Give the records below again in full, exactly as written, but without any images.

━━ Input for this task ━━

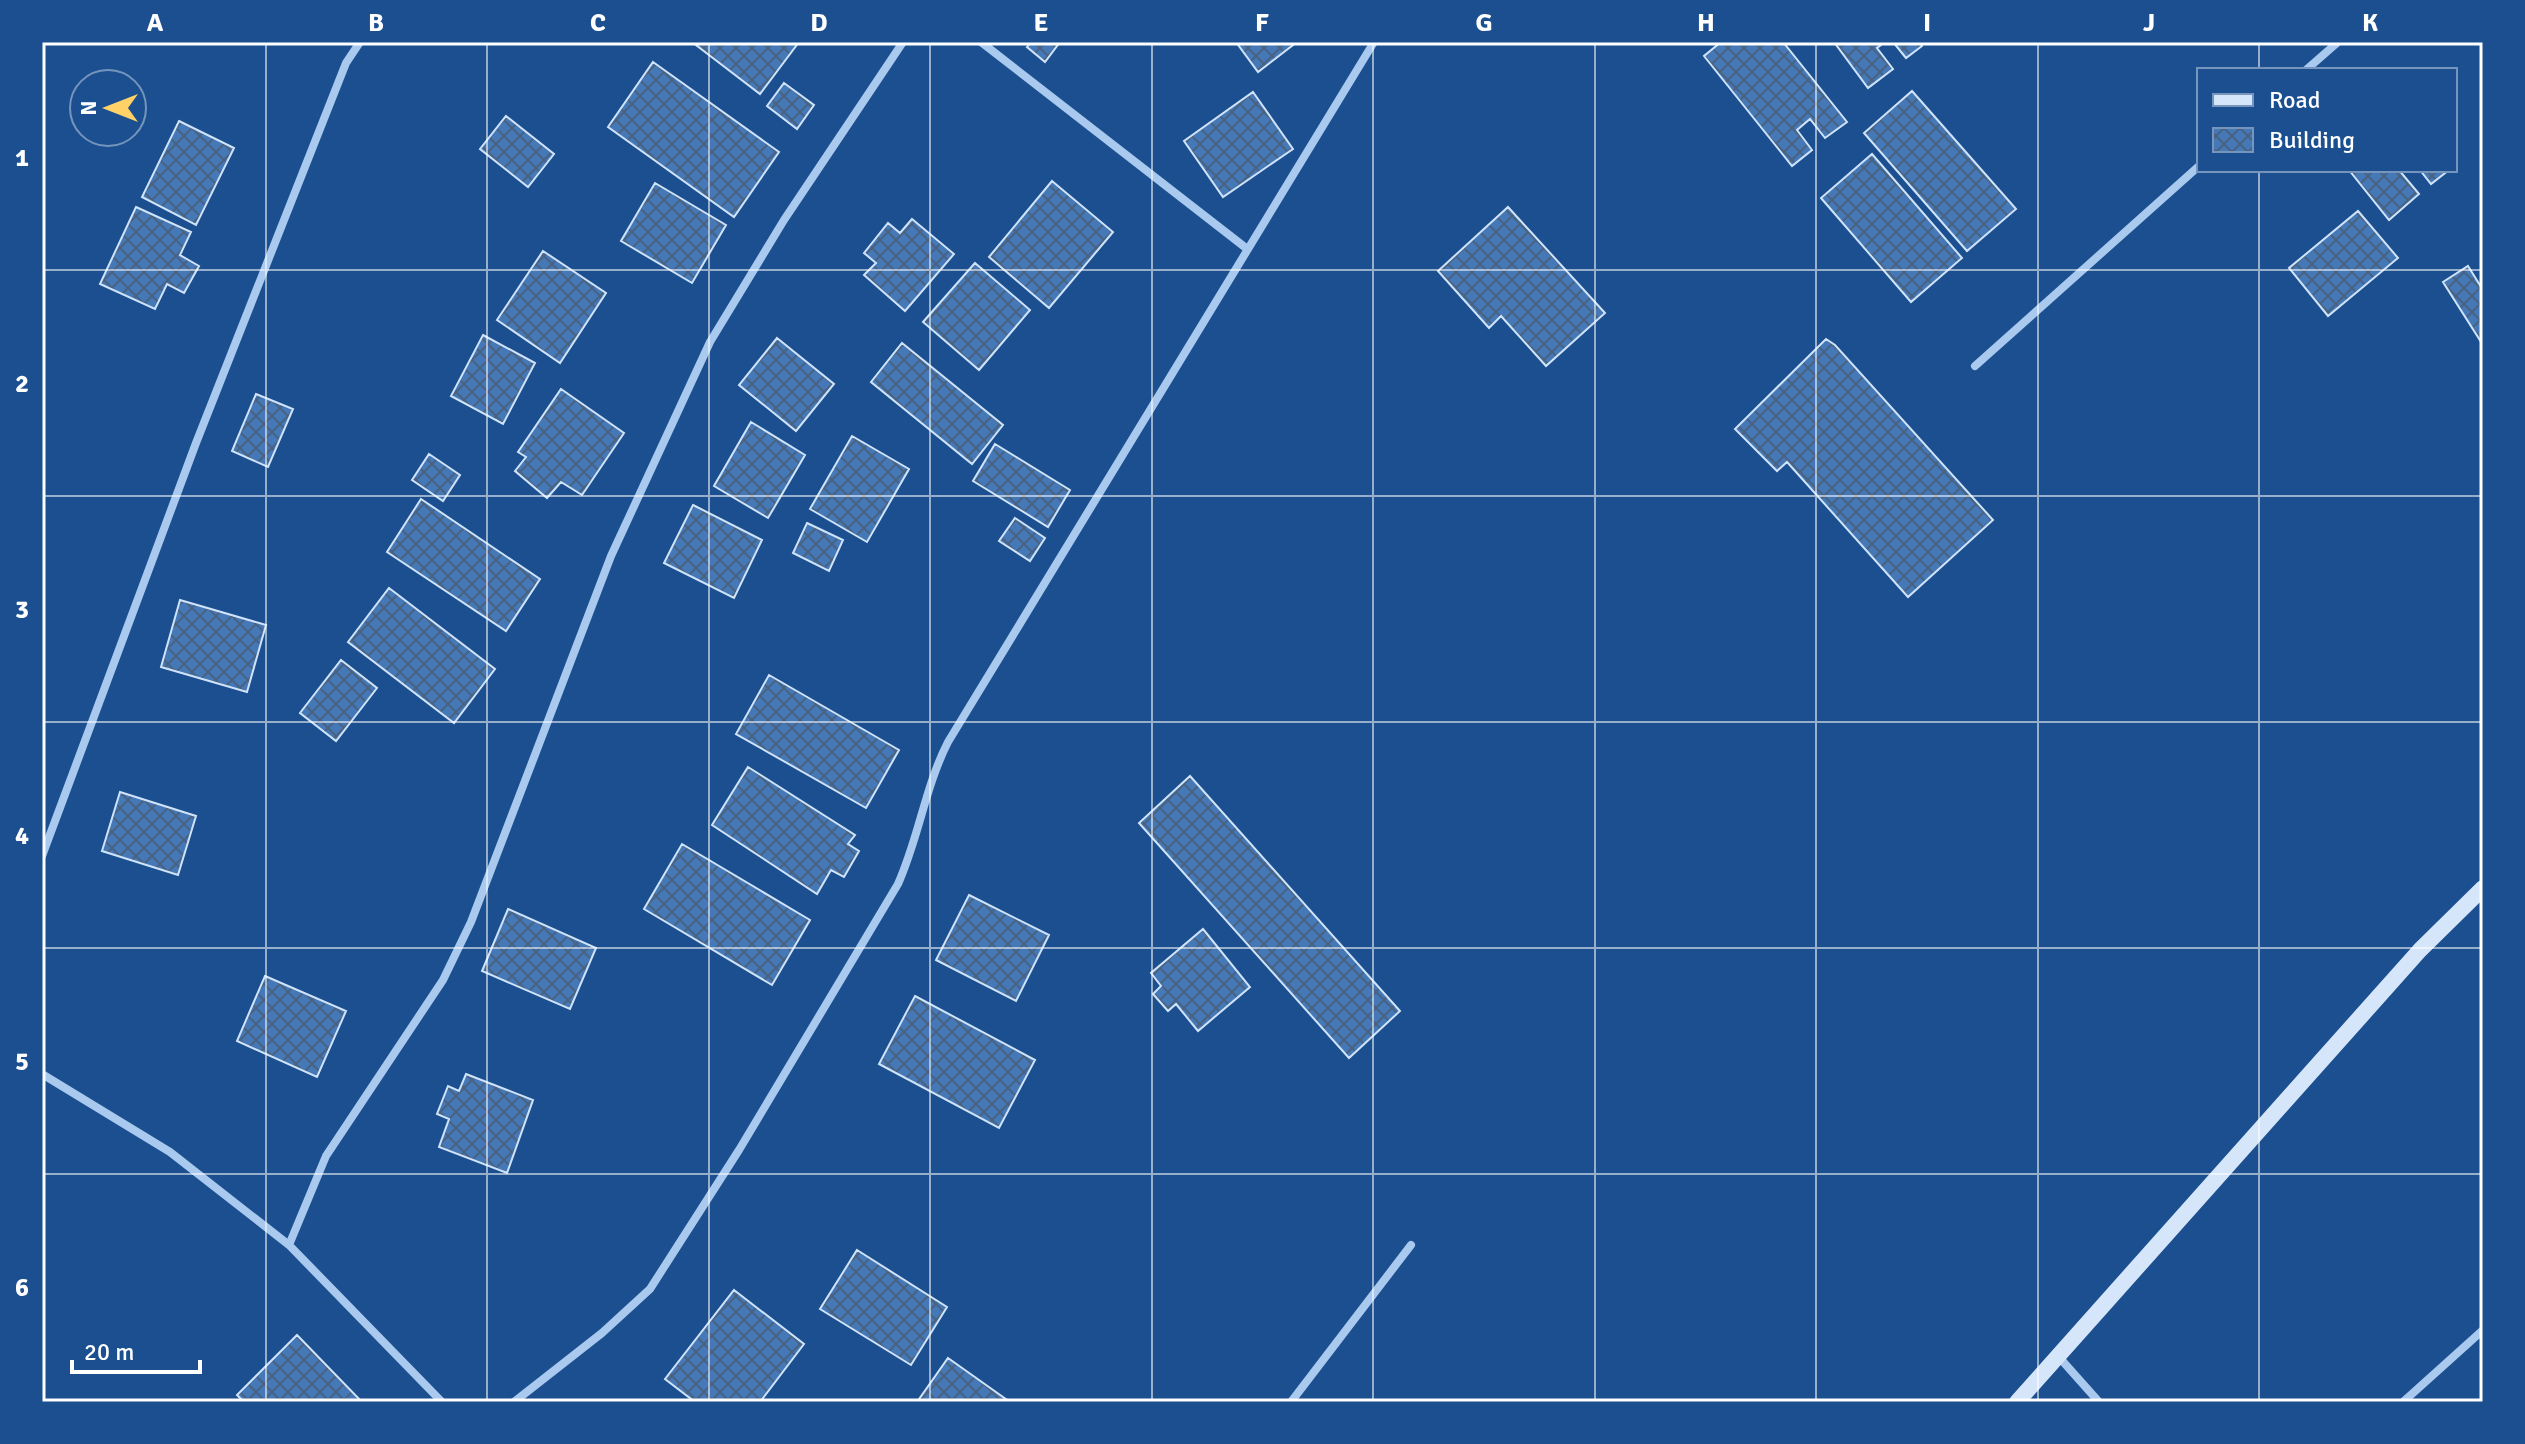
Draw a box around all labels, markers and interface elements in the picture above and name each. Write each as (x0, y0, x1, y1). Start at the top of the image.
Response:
text: A (147, 7, 164, 39)
text: B (368, 7, 384, 39)
text: C (590, 7, 606, 39)
text: D (810, 7, 828, 39)
text: E (1034, 7, 1048, 39)
text: F (1255, 7, 1269, 39)
text: G (1475, 7, 1493, 39)
text: H (1697, 7, 1715, 39)
text: I (1923, 7, 1931, 39)
text: J (2143, 7, 2155, 39)
text: K (2362, 7, 2378, 39)
north arrow (68, 68, 148, 148)
legend (2197, 68, 2457, 172)
text: Road (2269, 85, 2320, 115)
text: N (75, 100, 102, 116)
text: Building (2269, 125, 2355, 155)
text: 1 (15, 142, 29, 174)
text: 2 (15, 368, 29, 400)
text: 3 (15, 594, 29, 626)
text: 4 (15, 820, 29, 852)
text: 5 (15, 1046, 29, 1078)
text: 6 (15, 1272, 29, 1304)
scale bar (72, 1324, 200, 1374)
text: 20 m (84, 1337, 134, 1367)

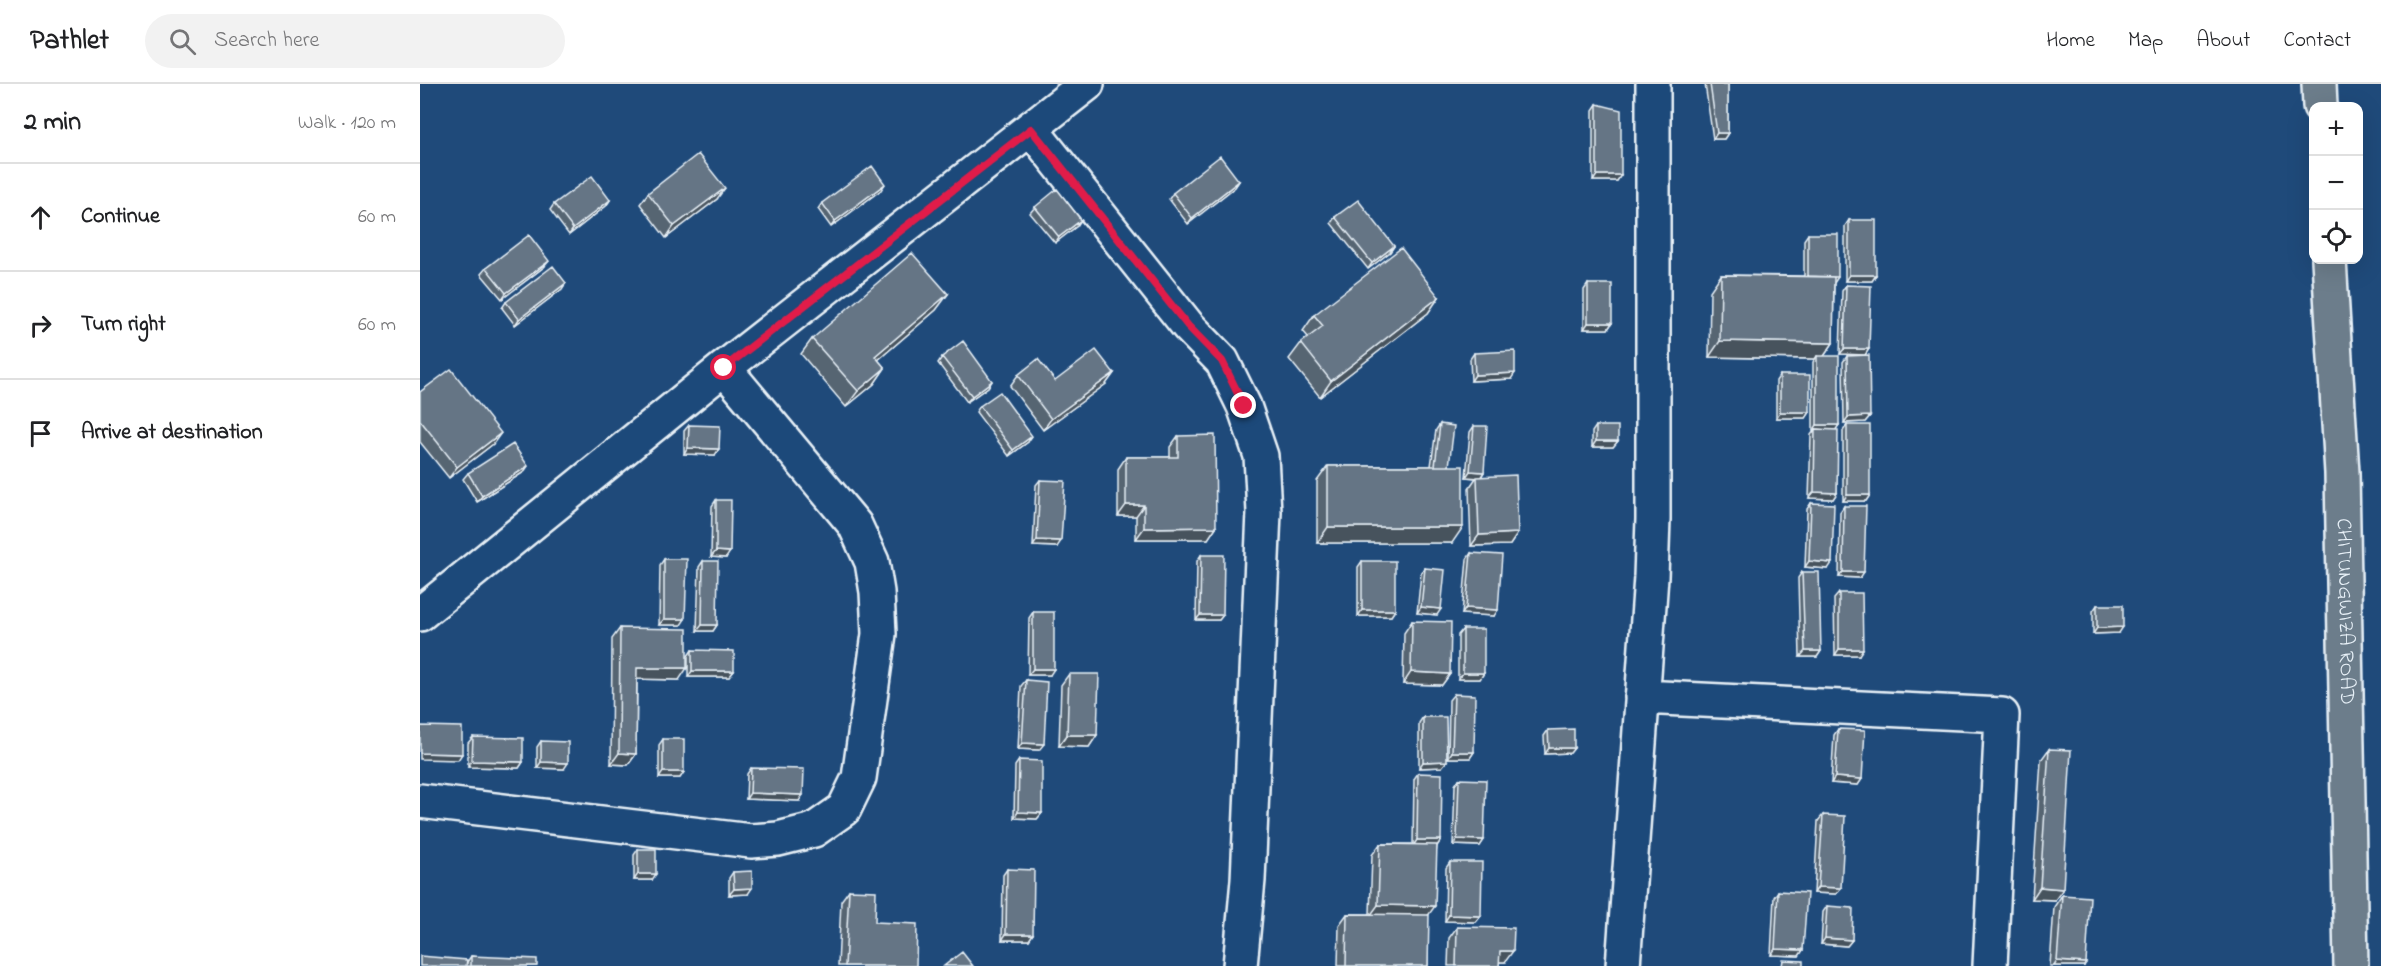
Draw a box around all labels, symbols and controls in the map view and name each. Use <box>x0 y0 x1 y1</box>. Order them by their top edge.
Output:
search box <box>145 14 565 68</box>
text: Pathlet <box>30 21 109 62</box>
icon: search <box>166 25 199 58</box>
text: Search here <box>214 25 319 57</box>
text: Home <box>2046 26 2095 56</box>
text: Map <box>2128 26 2163 56</box>
text: About <box>2196 26 2250 56</box>
text: Contact <box>2283 26 2351 56</box>
map controls <box>2309 102 2363 264</box>
button: + <box>2309 102 2363 156</box>
text: 2 min <box>24 104 81 142</box>
text: Walk · 120 m <box>298 109 396 138</box>
button: − <box>2309 156 2363 210</box>
icon: ahead <box>24 201 57 234</box>
text: Continue <box>81 201 160 233</box>
text: 60 m <box>358 203 396 232</box>
button: locate <box>2309 210 2363 264</box>
icon: right <box>24 309 57 342</box>
text: Turn right <box>81 309 166 341</box>
text: 60 m <box>358 311 396 340</box>
route start <box>710 354 736 380</box>
route end <box>1230 392 1256 418</box>
icon: arrive <box>24 417 57 450</box>
text: Arrive at destination <box>81 417 263 449</box>
street label: CHITUNGWIZA ROAD <box>2328 518 2361 705</box>

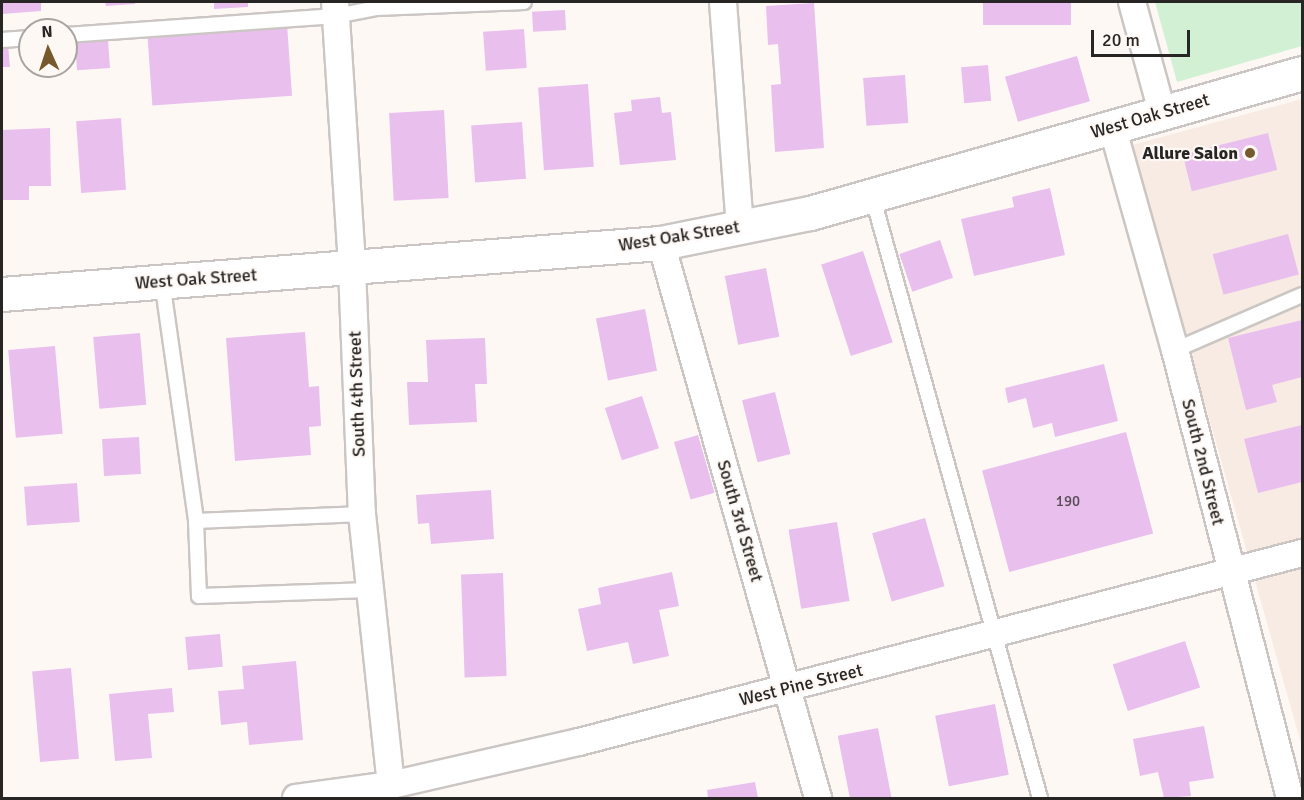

━━━

_Response_.
Draw a box around all labels, markers and interface elements in the picture above and name each. Write each as (x0, y0, x1, y1). Start at the top of the image.
Response:
text: A (147, 7, 164, 39)
text: B (368, 7, 384, 39)
text: C (590, 7, 606, 39)
text: D (810, 7, 828, 39)
text: E (1034, 7, 1048, 39)
text: F (1255, 7, 1269, 39)
text: G (1475, 7, 1493, 39)
text: H (1697, 7, 1715, 39)
text: I (1923, 7, 1931, 39)
text: J (2143, 7, 2155, 39)
text: K (2362, 7, 2378, 39)
north arrow (68, 68, 148, 148)
legend (2197, 68, 2457, 172)
text: Road (2269, 85, 2320, 115)
text: N (75, 100, 102, 116)
text: Building (2269, 125, 2355, 155)
text: 1 (15, 142, 29, 174)
text: 2 (15, 368, 29, 400)
text: 3 (15, 594, 29, 626)
text: 4 (15, 820, 29, 852)
text: 5 (15, 1046, 29, 1078)
text: 6 (15, 1272, 29, 1304)
scale bar (72, 1324, 200, 1374)
text: 20 m (84, 1337, 134, 1367)

Draw a box around all labels, symbols and controls in the map view and name each. Use <box>x0 y0 x1 y1</box>. Order them by their top edge.
Output:
search box <box>145 14 565 68</box>
text: Pathlet <box>30 21 109 62</box>
icon: search <box>166 25 199 58</box>
text: Search here <box>214 25 319 57</box>
text: Home <box>2046 26 2095 56</box>
text: Map <box>2128 26 2163 56</box>
text: About <box>2196 26 2250 56</box>
text: Contact <box>2283 26 2351 56</box>
map controls <box>2309 102 2363 264</box>
button: + <box>2309 102 2363 156</box>
text: 2 min <box>24 104 81 142</box>
text: Walk · 120 m <box>298 109 396 138</box>
button: − <box>2309 156 2363 210</box>
icon: ahead <box>24 201 57 234</box>
text: Continue <box>81 201 160 233</box>
text: 60 m <box>358 203 396 232</box>
button: locate <box>2309 210 2363 264</box>
icon: right <box>24 309 57 342</box>
text: Turn right <box>81 309 166 341</box>
text: 60 m <box>358 311 396 340</box>
route start <box>710 354 736 380</box>
route end <box>1230 392 1256 418</box>
icon: arrive <box>24 417 57 450</box>
text: Arrive at destination <box>81 417 263 449</box>
street label: CHITUNGWIZA ROAD <box>2328 518 2361 705</box>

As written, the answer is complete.